_What to do:_ Pull out every line in the rows below that contains the word "Image", and copy each one in full. Match case exactly.

===

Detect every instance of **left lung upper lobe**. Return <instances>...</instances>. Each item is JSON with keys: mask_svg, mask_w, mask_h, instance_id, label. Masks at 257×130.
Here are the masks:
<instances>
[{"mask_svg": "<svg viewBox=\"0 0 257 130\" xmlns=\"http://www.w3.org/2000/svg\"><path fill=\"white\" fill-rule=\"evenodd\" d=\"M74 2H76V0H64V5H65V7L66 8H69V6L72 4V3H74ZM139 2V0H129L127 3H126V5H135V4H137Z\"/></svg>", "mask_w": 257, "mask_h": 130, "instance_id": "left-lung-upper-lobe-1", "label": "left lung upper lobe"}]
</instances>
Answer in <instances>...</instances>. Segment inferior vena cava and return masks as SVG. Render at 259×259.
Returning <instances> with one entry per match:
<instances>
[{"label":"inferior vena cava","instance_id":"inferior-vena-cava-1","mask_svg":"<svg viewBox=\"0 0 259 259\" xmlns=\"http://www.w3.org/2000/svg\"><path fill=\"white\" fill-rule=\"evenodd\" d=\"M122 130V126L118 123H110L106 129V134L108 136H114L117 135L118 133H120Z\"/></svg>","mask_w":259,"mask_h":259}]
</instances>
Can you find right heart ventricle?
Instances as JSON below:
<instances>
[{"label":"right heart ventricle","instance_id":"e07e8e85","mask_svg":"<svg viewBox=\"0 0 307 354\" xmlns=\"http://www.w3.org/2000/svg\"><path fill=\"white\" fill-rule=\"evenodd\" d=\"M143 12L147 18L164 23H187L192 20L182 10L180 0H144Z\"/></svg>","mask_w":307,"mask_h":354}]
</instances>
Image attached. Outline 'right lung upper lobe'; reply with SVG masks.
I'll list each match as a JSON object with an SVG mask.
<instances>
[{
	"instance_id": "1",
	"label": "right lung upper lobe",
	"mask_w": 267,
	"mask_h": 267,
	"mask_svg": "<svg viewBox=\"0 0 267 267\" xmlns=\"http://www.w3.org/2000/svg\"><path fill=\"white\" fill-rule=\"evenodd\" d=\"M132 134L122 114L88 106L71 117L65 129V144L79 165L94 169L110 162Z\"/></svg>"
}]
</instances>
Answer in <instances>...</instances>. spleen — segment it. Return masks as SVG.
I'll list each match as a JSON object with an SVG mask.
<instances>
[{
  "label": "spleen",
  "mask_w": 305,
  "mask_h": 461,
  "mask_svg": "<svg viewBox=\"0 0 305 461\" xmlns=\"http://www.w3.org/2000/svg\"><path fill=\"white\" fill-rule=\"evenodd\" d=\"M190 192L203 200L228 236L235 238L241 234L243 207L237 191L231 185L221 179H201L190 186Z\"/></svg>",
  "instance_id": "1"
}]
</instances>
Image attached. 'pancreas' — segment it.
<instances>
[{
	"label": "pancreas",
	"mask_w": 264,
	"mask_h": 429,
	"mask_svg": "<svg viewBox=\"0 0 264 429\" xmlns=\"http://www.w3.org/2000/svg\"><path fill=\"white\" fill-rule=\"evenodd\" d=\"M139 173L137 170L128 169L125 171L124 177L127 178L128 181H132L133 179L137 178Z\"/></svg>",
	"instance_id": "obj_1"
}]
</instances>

===

_Correct output:_
Image attached. Outline 'right lung upper lobe'; reply with SVG masks.
Image attached. 'pancreas' — segment it.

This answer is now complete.